Extract
We game critics are mocked for our concession making. Metacritic uses different metrics for games to denote our propensity towards higher scores, our refusal to just admit that we don’t like some games. We attach a 5 to a game and call it ‘average’, yet the average score we hand out is actually around 72.5. David Cage is described as a ‘divisive’ game director, yet the divide seems to be better utter admiration and mild discontent, with a few exceptions. In any other medium his reception would be considered extremely positive. Very few games critics adopt the star system that works so well for films, and in no other field is a negative review of a controversial object taken so personally.



Somewhere along the lines we forgot that we were allowed to hate games for reasons other than inherent mechanical awfulness, terrible presentation, or utter brokenness, and started to review games as though they were school assignments that needed to be ticked off as long as they checked the appropriate boxes. Partly this is the fault of an industry that has taken to treating Metacritic averages as solid ways of assessing whether studios deserve bonuses – a shameful, disgusting practice – and the culture of fear and degradation that has emerged from the cruel commenting practices of the Internet, leaving many critics whose tastes don’t fit within certain defined norms scared to speak up lest they get told to go kill themselves. In any case, there’s a problem here, one we critics should, I believe, face directly – it’s gotten terribly rare that we shake our heads at the big, popular games we can’t stand and declare ‘you know what? I hate this.’
I hate Beyond: Two Souls.

For the uninitiated, Beyond: Two Souls is an interactive drama covering the life of Jodie Holmes (played by Ellen Page) from the age of eight until her early twenties. Jodie has been attached to an ‘entity’, which she refers to as Aiden, since birth. Aiden is able to detach from Jodie, mess around with the environment, travel through walls, and occasionally possess or kill people, all while you control him from an ethereal first person perspective. Early in the game it is explained that Jodie will, eventually, join the CIA, and at some point things will go bad and she’ll start killing a whole lot of men wearing armour, because this is, after all, a videogame.

The games of director David Cage have prompted a lot of navel gazing and unironic questioning of whether or not they count as games at all. Beyond: Two Souls is the clearest realisation yet of Cage’s desire to create interactive Hollywood cinema. It’s an idea that, at the absolute very least, Cage has managed to present as potentially workable throughout his career. But if Beyond: Two Souls were a film, it would be the sort of insane, misguided vanity project that sinks reputations (think Richard Kelly’s Southland Tales, or just about everything M. Night Shyamalan has done since Signs). It is a trainwreck of unmet ambitions, misguided intent and fundamental misunderstandings of numerous different things.

Entries provided
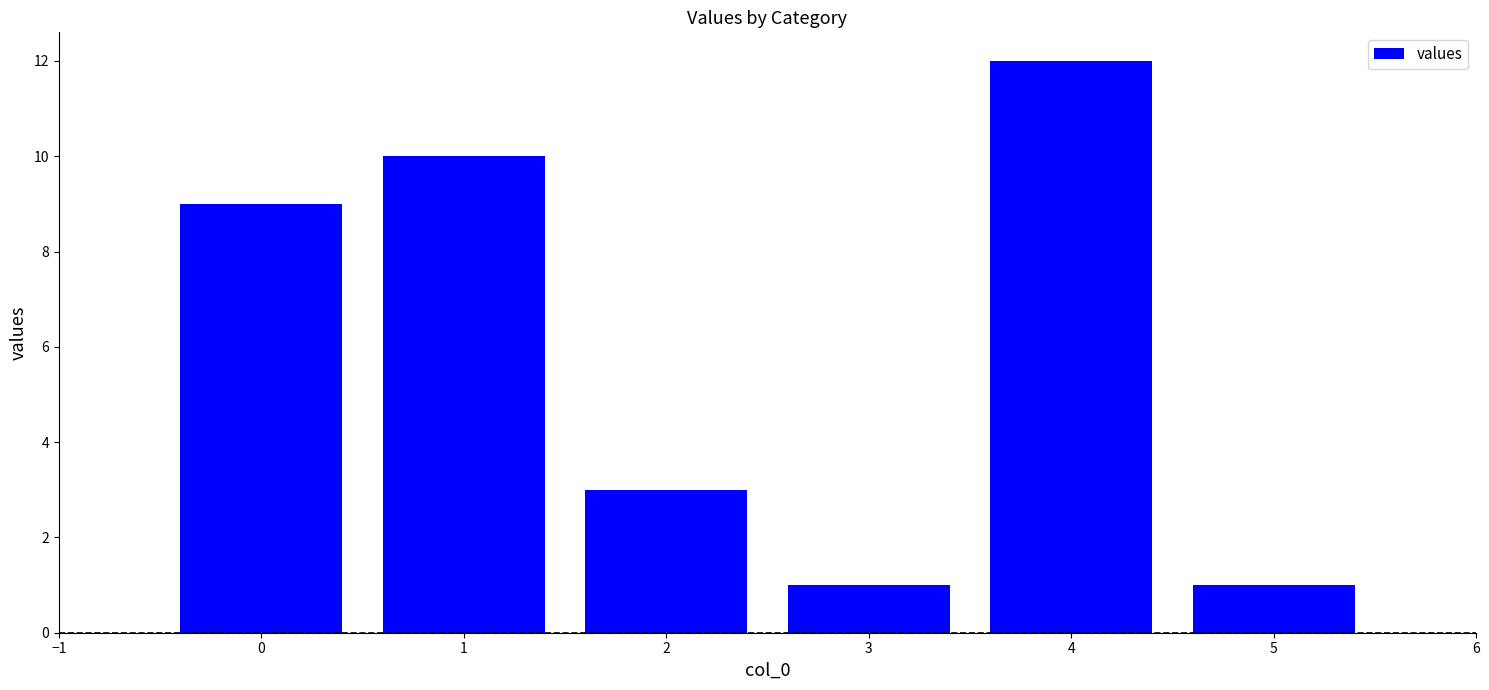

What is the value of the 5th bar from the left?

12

--

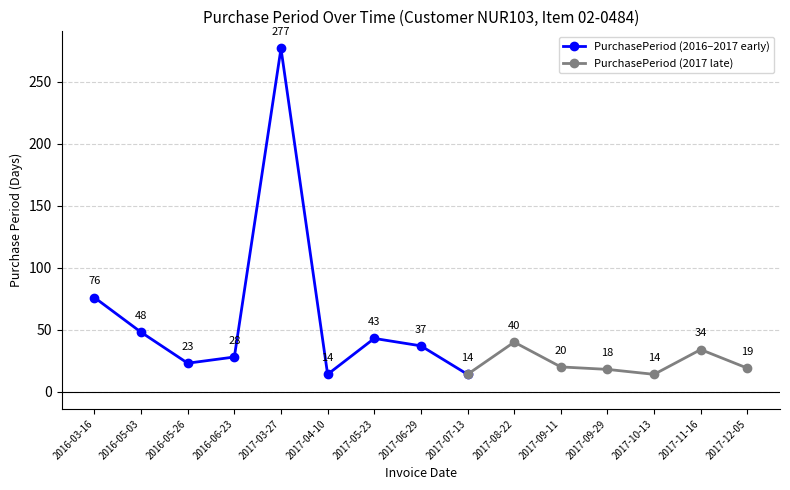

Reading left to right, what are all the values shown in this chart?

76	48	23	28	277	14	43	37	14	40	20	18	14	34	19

Using the information
(a) In the review of Beyond: Two Souls, what span of Jodie Holmes's life does the game cover?
(b) Keep writing the review of Beyond: Two Souls, starting after its last paragraph.
The records have nothing to do with the review of Beyond: Two Souls.

Task-by-task results
(a) From age eight until her early twenties.

(b)
The whole thing comes crashing off the rails pretty fast. Beyond gets off to a moderately encouraging introduction, but within forty minutes of playing, Jodie is attending a teenage birthday party. The narrative jumps back and forth between different points in Jodie’s life with little sense of coherency, but there are no Vonnegut-esque shenanigans here: the game simply has an incredibly odd relationship with time. The action is broken into vignettes, which seem to occur either in real-time or in a FIFA-styled incoherent time, whereby entire days seem to pass in minutes. This party scene condenses at least a few hours into minutes, during which time the player is largely free to decide what kind of experience Jodie will have. At first, there’s a sense of liberation to this scene – I made the previously shy Jodie emerge from her shell a bit, drinking, dancing and smoking weed. Despite the general empty feeling of the small gathering, there’s an authenticity to it as well, which has always been Cage’s best trademark. It doesn’t hurt that the graphics Beyond pumps out are absolutely fantastic. Character animation is convincing, even if, conversely, the ways the characters choose to move often don’t make much sense at all, and the facial technology is some of the best we’ve seen, outshining even LA Noire’s brilliant motion capture.

Events at this party unfold at an absolute lightning pace, and eventually I ran out of things to do. I wandered around, increasingly unconvinced and confused, for several minutes – the only interactive objects left in the room were a chair and a couch. I had no choice but the sit down, my two beers and minute of dancing having apparently exhausted me too much to join in with the other dancers. This is an early example of something that soon becomes the absolute core of the Beyond experience: rigid direction thinly disguised as freedom and agency. In truth, Beyond will play itself if you let it half the time. The action sequences that follow later give button prompts that can, usually, be ignored without any noticeable difference to the eventual outcome, aside from Jodie getting a bit more beaten up than she would have been if you’re followed the poorly flagged cues. One section on a motorbike can be played without steering at all, as long as you hold down the accelerator. As benign as it may seem, this choice between two chairs was, in fact, emblematic of how the entire game is designed to shove you down David Cage’s asinine path.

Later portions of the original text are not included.